■ What the exercise asks ■
Below are records; please set down exactly the lines from the first through the one containing "gibt es sowohl historische als auch moderne".

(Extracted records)
- - - - -
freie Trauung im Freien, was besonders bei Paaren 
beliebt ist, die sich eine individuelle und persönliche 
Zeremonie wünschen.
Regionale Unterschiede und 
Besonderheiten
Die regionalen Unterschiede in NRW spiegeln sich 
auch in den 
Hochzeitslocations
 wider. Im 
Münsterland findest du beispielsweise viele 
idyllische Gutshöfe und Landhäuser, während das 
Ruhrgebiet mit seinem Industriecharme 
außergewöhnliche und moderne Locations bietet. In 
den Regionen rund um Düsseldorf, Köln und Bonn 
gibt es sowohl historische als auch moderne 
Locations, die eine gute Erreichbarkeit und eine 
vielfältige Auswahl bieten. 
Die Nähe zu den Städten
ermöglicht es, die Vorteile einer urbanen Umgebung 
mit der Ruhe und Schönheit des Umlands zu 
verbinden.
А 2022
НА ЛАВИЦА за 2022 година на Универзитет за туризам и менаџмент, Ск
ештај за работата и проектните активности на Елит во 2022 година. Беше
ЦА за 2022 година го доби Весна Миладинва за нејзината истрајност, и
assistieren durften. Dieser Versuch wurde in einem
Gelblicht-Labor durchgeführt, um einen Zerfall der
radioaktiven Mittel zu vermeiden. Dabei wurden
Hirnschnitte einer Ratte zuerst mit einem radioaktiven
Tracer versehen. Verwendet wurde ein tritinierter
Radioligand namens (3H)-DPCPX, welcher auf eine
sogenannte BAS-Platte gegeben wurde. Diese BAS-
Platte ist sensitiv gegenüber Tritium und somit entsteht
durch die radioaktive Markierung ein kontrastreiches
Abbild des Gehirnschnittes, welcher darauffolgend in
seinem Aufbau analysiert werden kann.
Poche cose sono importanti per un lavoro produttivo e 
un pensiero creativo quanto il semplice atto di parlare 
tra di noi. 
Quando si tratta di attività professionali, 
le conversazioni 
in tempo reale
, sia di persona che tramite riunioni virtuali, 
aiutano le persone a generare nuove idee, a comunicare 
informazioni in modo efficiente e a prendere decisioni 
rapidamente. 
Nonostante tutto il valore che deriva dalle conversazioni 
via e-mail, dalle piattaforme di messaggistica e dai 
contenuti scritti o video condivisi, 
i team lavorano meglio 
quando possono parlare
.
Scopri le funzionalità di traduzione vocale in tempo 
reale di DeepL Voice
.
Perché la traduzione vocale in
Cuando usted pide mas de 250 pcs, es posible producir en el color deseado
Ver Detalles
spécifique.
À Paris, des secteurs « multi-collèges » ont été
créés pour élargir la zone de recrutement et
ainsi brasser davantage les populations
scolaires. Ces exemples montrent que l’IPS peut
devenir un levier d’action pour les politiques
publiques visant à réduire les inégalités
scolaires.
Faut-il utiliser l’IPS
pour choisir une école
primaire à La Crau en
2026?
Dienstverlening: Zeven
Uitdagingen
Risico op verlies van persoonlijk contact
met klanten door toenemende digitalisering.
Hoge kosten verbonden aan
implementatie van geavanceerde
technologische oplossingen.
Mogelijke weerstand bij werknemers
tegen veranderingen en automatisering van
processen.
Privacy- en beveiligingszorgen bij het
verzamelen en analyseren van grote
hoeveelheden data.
- - - - -
■ Answer to this exercise ■
freie Trauung im Freien, was besonders bei Paaren 
beliebt ist, die sich eine individuelle und persönliche 
Zeremonie wünschen.
Regionale Unterschiede und 
Besonderheiten
Die regionalen Unterschiede in NRW spiegeln sich 
auch in den 
Hochzeitslocations
 wider. Im 
Münsterland findest du beispielsweise viele 
idyllische Gutshöfe und Landhäuser, während das 
Ruhrgebiet mit seinem Industriecharme 
außergewöhnliche und moderne Locations bietet. In 
den Regionen rund um Düsseldorf, Köln und Bonn 
gibt es sowohl historische als auch moderne 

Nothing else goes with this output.